Synopsis: Gorongosa National Park in Mozambique has become one of Africa’s most celebrated wildlife restoration stories. After a decade of renewed protection, Gorongosa’s large mammal population has increased 10-fold to over 100,000 animals. But the Park must also find a way to co-exist with the 200,000 people living in surrounding communities.
Dominique Gonçalves, a young African elephant ecologist shares the inspiring story of how Gorongosa is becoming a new model for wildlife conservation and community development. By bringing large-scale, long-term health care, agriculture support, and girls’ education to surrounding communities, Gorongosa is redefining the identity and purpose of this national park.
People need hope to get motivated to act. But hopeful conservation stories are hard to find these days. Gorongosa is a rare exception. Although it faces many of the same challenges as other protected areas in Africa, it’s a model for potential solutions.
Despite what you might think after watching all those beautiful nature documentaries, lots of people live in and around Africa’s wild places.

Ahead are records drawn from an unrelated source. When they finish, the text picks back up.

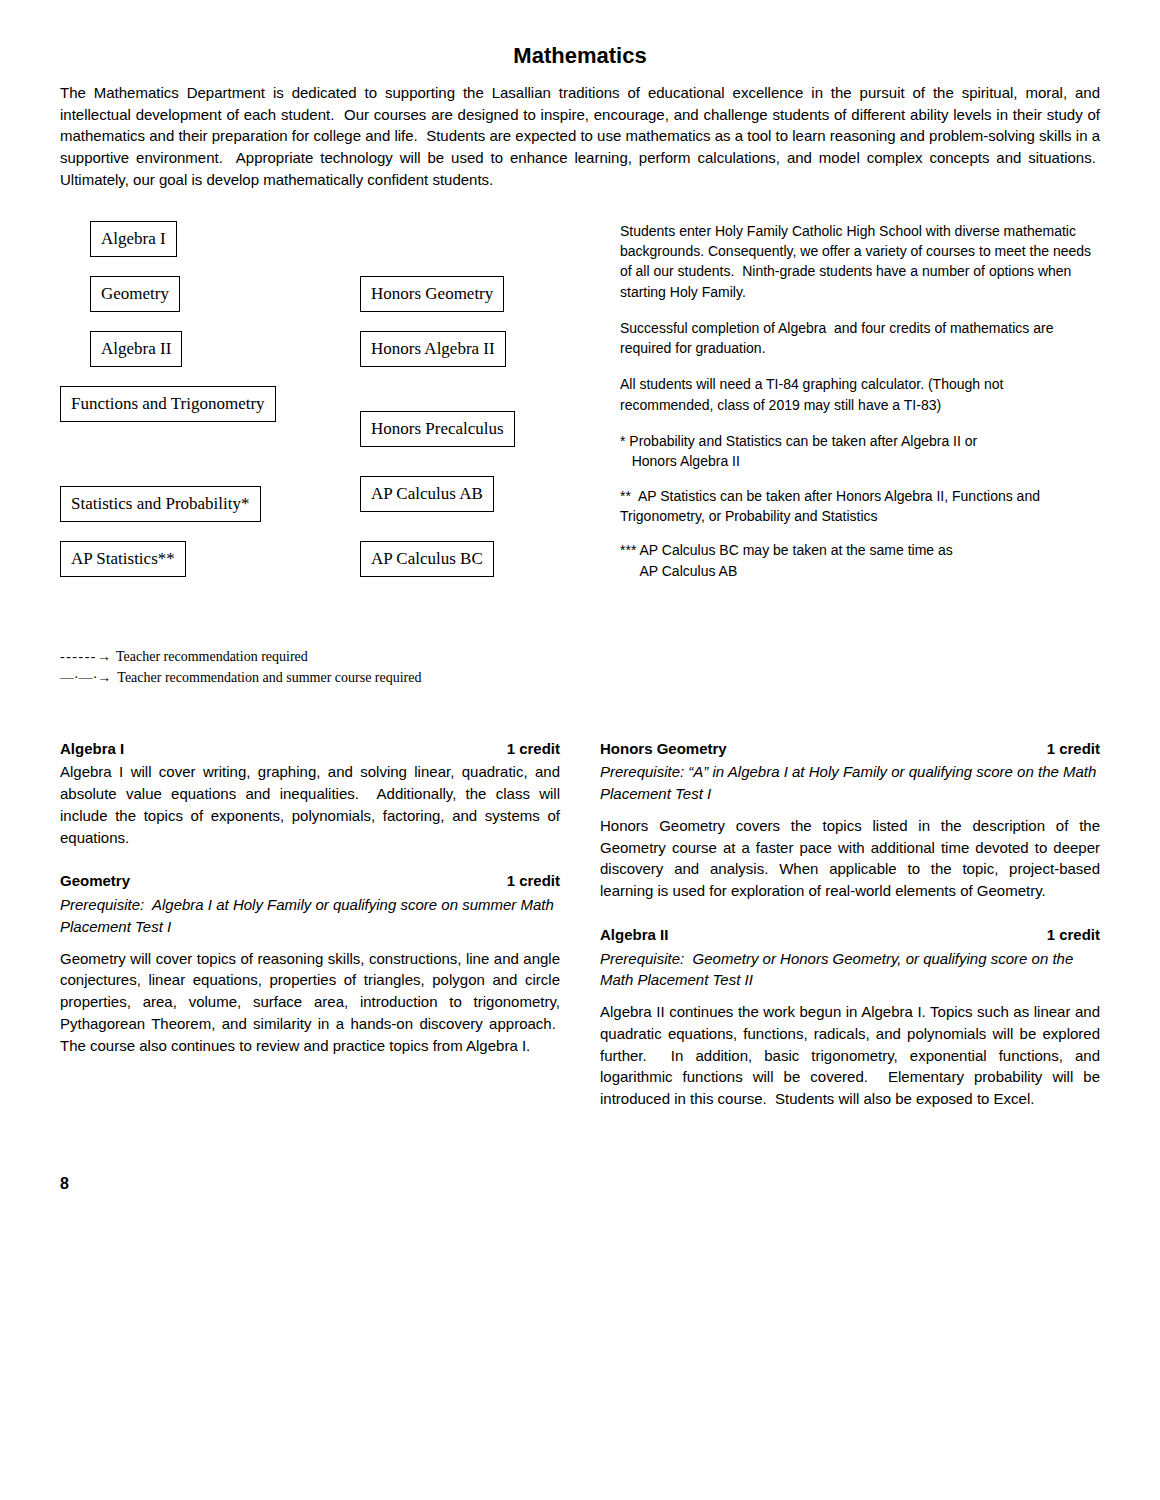Mathematics
The Mathematics Department is dedicated to supporting the Lasallian traditions of educational excellence in the pursuit of the spiritual, moral, and intellectual development of each student. Our courses are designed to inspire, encourage, and challenge students of different ability levels in their study of mathematics and their preparation for college and life. Students are expected to use mathematics as a tool to learn reasoning and problem-solving skills in a supportive environment. Appropriate technology will be used to enhance learning, perform calculations, and model complex concepts and situations. Ultimately, our goal is develop mathematically confident students.
Algebra I
Geometry
Algebra II
Functions and Trigonometry
Statistics and Probability*
AP Statistics**
Honors Geometry
Honors Algebra II
Honors Precalculus
AP Calculus AB
AP Calculus BC
Teacher recommendation required
Teacher recommendation and summer course required
Students enter Holy Family Catholic High School with diverse mathematic backgrounds. Consequently, we offer a variety of courses to meet the needs of all our students. Ninth-grade students have a number of options when starting Holy Family.
Successful completion of Algebra and four credits of mathematics are required for graduation.
All students will need a TI-84 graphing calculator. (Though not recommended, class of 2019 may still have a TI-83)
* Probability and Statistics can be taken after Algebra II or
Honors Algebra II
** AP Statistics can be taken after Honors Algebra II, Functions and Trigonometry, or Probability and Statistics
*** AP Calculus BC may be taken at the same time as
AP Calculus AB
Algebra I 1 credit
Algebra I will cover writing, graphing, and solving linear, quadratic, and absolute value equations and inequalities. Additionally, the class will include the topics of exponents, polynomials, factoring, and systems of equations.
Geometry 1 credit
Prerequisite: Algebra I at Holy Family or qualifying score on summer Math Placement Test I
Geometry will cover topics of reasoning skills, constructions, line and angle conjectures, linear equations, properties of triangles, polygon and circle properties, area, volume, surface area, introduction to trigonometry, Pythagorean Theorem, and similarity in a hands-on discovery approach. The course also continues to review and practice topics from Algebra I.
Honors Geometry 1 credit
Prerequisite: “A” in Algebra I at Holy Family or qualifying score on the Math Placement Test I
Honors Geometry covers the topics listed in the description of the Geometry course at a faster pace with additional time devoted to deeper discovery and analysis. When applicable to the topic, project-based learning is used for exploration of real-world elements of Geometry.
Algebra II 1 credit
Prerequisite: Geometry or Honors Geometry, or qualifying score on the Math Placement Test II
Algebra II continues the work begun in Algebra I. Topics such as linear and quadratic equations, functions, radicals, and polynomials will be explored further. In addition, basic trigonometry, exponential functions, and logarithmic functions will be covered. Elementary probability will be introduced in this course. Students will also be exposed to Excel.
8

They need space and resources. They and their children need good health care and nutritious food to survive and thrive, and they need education in order to fulfill their potential. They share remote, rural landscapes with the iconic animals that we associate with “Wild Africa”. The big question is: can the needs of both be satisfied?
After more than a decade making documentary films at National Geographic Television, I joined the Greg Carr Foundation in 2012 to help tell the story of Gorongosa National Park, an inspirational wilderness-restoration and community-development project in Mozambique. Here, I lead a small in-house team making impact-driven films targeted to key audiences across broadcast, digital, and social media platforms. We also work with external media partners by facilitating their productions or sharing our video/photo archive. Always seeking new ways to reach people with this uplifting story.